In Juan’s (one’s room) room stuff piles up. Despite what he parts with, bits and pieces come crawling back in. Juan’s history is littered with gifts, mementos, bric-a-brac, the subjects of still lives past and those yet to be painted. A few years ago Juan had a good idea and he started on the project the same day. One could call it a concept but perhaps that is an overstatement.
He thought to himself quietly, if he did a drawing of each item he could then safely discard it (the object) and put it in the bin. Every day some space was made, some room opened up for new possibilities and with this came a sense of joy and clarity. Computer equipment and software had long gone to the tip... never much good to keep for still lives, and toys, hard and soft went the same way. Then at a certain point there were very few items left and preciousness reared its ugly head. The art of space-making’s greatest foil is nostalgia and any modernist knows this. In Juan’s case, no matter how many clog related gifts clog up a cabinet, Juan is in two minds about what to do. Anyhow, there’s always room to move.
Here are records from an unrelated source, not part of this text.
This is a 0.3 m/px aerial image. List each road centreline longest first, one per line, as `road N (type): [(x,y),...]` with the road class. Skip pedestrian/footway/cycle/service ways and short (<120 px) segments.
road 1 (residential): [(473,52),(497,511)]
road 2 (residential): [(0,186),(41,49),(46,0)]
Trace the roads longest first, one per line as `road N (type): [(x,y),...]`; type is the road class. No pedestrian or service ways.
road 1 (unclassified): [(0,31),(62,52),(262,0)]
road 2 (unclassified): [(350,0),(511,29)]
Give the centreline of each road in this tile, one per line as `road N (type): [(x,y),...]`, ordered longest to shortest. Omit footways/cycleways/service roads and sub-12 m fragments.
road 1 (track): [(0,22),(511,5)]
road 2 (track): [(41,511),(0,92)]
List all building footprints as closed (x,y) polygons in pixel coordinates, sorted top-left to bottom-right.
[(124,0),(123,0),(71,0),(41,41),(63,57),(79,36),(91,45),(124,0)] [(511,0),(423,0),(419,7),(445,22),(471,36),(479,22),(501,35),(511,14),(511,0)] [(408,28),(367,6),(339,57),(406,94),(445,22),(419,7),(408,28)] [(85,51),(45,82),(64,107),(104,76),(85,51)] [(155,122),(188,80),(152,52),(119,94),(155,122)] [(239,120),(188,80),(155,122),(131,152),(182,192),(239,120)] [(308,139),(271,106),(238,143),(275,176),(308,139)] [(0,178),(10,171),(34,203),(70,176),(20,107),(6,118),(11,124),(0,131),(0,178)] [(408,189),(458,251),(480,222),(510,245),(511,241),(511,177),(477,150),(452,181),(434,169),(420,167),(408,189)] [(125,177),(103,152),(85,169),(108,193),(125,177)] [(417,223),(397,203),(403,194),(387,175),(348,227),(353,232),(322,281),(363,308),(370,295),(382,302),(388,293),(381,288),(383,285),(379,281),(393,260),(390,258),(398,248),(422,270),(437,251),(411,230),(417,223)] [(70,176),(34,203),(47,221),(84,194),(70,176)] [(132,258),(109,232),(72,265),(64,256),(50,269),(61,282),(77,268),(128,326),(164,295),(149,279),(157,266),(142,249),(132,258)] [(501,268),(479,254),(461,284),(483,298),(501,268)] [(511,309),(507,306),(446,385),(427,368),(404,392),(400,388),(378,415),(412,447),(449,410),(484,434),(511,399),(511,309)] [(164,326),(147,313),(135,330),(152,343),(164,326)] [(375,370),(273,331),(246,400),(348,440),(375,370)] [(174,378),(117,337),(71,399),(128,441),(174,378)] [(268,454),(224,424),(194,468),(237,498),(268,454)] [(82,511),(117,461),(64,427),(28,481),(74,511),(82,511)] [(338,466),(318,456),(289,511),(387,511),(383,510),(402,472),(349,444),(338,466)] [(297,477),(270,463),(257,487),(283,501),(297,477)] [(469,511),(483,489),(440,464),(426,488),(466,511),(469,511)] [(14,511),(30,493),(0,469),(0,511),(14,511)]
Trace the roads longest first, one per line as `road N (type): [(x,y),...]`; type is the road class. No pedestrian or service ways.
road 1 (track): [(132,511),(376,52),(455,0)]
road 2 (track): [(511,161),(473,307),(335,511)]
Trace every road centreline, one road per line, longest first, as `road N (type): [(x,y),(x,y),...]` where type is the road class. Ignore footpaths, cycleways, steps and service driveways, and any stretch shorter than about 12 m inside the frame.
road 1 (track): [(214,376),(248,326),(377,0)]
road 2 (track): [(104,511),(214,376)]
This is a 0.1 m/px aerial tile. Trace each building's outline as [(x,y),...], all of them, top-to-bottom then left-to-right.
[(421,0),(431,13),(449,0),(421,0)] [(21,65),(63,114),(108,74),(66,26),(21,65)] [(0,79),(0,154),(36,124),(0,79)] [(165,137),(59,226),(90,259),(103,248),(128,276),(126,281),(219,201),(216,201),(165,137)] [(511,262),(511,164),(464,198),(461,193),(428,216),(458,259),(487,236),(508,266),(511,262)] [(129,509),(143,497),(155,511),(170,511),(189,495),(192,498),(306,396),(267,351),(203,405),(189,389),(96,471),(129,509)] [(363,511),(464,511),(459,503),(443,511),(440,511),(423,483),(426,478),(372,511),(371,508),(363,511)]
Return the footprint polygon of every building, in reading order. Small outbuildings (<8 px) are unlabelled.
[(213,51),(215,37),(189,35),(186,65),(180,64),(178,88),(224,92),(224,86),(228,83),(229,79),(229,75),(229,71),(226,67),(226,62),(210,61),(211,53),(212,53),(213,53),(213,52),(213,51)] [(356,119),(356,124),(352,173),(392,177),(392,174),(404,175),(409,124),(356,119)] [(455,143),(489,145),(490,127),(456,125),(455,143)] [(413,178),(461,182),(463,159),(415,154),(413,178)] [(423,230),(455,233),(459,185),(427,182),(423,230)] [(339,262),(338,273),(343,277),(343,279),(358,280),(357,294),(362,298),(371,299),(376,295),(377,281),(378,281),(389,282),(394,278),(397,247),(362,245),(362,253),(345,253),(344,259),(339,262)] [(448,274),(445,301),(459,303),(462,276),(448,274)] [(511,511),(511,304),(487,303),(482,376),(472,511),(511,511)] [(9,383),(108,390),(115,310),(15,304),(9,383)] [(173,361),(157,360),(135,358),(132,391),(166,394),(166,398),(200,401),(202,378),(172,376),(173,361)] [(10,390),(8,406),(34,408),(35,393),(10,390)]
These ROOM pictures are the moments of mediation on the simple things, mostly the tables, the palettes, the windows and the books. These are the small truths and the great folders and holders of things. We push chairs and tables over them and under them we find the mysteries that gleam.
Jelle van den Berg, June 2012
The ROOM series of oil paintings are what evolved from arranging the artists’ studios and translating them, via water colour, eventually into paint. The subjects are ordinary tables, palettes, windows and books but each painting represents a profound connection made by the artist with each object’s mystery and ascribed personality.
Jelle van den Berg is the Painting Coordinator at the Faculty of Creative Arts, University of Wollongong lives and works between his studios in inner city Sydney and Coledale, NSW. In 2012 he has held exhibitions at Galerie Hoogenbosch in The Netherlands as well as The FCA Gallery at the University of Wollongong.